Stored data entries:
^^^^^^^^^^^^^^^^

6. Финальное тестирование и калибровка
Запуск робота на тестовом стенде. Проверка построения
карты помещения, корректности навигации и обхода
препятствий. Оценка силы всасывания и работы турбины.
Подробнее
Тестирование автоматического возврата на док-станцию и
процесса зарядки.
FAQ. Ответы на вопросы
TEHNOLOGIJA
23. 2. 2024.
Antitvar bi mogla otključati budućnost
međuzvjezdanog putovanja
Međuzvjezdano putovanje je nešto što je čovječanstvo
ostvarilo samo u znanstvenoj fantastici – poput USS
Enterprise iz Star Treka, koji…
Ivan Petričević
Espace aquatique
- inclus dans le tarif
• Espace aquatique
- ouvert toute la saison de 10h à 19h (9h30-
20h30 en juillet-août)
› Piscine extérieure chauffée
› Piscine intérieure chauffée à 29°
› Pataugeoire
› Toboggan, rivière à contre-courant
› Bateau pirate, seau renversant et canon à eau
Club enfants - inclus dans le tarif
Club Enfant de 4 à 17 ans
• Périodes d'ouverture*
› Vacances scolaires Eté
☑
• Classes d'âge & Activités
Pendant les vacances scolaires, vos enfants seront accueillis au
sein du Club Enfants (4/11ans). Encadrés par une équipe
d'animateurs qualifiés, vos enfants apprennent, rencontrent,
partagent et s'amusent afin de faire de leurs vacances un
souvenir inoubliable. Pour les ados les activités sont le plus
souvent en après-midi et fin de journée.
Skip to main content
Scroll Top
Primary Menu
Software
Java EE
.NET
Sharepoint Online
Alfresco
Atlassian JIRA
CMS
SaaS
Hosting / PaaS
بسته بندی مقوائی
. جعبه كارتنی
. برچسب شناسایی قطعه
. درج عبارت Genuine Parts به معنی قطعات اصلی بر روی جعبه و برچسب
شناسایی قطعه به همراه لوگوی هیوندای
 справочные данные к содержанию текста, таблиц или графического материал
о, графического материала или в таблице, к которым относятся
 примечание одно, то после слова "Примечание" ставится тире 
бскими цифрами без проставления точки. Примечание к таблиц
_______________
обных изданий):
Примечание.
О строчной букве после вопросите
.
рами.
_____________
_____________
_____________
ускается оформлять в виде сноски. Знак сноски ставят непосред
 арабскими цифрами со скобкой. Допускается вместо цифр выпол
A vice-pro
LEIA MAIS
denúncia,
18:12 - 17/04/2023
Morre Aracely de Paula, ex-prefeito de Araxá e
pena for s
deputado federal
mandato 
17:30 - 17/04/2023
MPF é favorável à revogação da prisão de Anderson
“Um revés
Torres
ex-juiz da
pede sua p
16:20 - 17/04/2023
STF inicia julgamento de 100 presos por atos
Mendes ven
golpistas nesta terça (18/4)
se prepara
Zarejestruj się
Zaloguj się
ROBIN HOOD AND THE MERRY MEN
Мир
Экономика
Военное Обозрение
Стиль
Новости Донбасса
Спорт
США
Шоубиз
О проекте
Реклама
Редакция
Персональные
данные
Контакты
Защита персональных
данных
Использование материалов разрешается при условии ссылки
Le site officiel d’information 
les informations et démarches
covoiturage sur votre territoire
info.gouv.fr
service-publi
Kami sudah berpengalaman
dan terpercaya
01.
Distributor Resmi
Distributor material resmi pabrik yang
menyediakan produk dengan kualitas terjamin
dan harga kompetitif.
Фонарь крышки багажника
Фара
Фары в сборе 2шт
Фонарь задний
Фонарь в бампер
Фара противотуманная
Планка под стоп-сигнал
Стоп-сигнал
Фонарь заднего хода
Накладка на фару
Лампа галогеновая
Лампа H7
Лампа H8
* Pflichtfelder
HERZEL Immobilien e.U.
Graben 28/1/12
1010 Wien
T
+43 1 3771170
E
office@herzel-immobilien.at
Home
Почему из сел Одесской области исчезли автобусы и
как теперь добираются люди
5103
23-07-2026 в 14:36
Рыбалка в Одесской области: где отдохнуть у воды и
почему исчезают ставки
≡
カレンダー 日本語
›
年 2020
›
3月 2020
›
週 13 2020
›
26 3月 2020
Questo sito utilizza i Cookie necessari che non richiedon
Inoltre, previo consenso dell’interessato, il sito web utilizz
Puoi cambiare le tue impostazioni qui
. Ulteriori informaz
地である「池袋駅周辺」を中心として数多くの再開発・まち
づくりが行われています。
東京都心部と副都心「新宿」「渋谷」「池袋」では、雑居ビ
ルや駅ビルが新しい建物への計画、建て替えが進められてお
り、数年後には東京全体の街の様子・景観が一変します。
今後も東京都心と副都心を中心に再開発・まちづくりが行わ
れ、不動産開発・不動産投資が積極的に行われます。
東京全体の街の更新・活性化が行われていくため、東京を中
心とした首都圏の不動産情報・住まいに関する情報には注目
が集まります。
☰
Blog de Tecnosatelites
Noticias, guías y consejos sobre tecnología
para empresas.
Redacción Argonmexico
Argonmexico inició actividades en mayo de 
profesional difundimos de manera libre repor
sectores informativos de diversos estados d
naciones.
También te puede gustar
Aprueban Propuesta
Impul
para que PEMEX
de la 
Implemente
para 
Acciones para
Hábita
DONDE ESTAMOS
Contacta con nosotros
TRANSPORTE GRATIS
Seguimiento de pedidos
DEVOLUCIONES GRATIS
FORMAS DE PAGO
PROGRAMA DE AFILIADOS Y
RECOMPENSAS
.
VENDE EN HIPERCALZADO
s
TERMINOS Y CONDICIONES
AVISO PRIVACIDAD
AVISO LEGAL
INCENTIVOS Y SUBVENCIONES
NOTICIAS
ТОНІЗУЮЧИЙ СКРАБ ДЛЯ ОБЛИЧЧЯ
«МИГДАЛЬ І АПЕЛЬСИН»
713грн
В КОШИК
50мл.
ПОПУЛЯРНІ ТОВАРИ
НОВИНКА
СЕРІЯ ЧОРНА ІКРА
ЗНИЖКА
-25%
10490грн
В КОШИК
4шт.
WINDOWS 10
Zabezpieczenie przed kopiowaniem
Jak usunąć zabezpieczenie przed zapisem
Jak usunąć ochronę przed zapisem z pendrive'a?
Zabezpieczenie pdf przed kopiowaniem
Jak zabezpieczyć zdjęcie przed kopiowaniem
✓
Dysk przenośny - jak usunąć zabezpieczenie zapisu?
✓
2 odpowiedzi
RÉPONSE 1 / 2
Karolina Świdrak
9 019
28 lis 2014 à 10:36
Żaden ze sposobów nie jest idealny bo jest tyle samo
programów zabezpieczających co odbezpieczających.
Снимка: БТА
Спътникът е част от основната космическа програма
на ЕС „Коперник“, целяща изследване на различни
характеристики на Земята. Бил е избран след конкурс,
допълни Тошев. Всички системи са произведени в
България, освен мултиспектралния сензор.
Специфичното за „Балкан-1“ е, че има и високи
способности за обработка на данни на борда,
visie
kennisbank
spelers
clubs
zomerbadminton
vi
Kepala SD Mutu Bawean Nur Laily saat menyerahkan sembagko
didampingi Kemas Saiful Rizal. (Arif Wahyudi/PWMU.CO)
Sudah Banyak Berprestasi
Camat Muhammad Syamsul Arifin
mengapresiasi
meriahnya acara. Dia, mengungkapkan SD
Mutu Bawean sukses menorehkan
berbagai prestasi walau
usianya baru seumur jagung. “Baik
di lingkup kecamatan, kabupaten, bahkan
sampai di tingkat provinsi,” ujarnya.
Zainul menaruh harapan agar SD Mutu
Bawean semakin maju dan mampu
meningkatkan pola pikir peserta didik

^^^^^^^^^^^^^^^^

ASSIGNMENT:
Return each line above that contains the string "kopiowaniem". Case counts.

EXERCISE RESULT:
Zabezpieczenie przed kopiowaniem
Zabezpieczenie pdf przed kopiowaniem
Jak zabezpieczyć zdjęcie przed kopiowaniem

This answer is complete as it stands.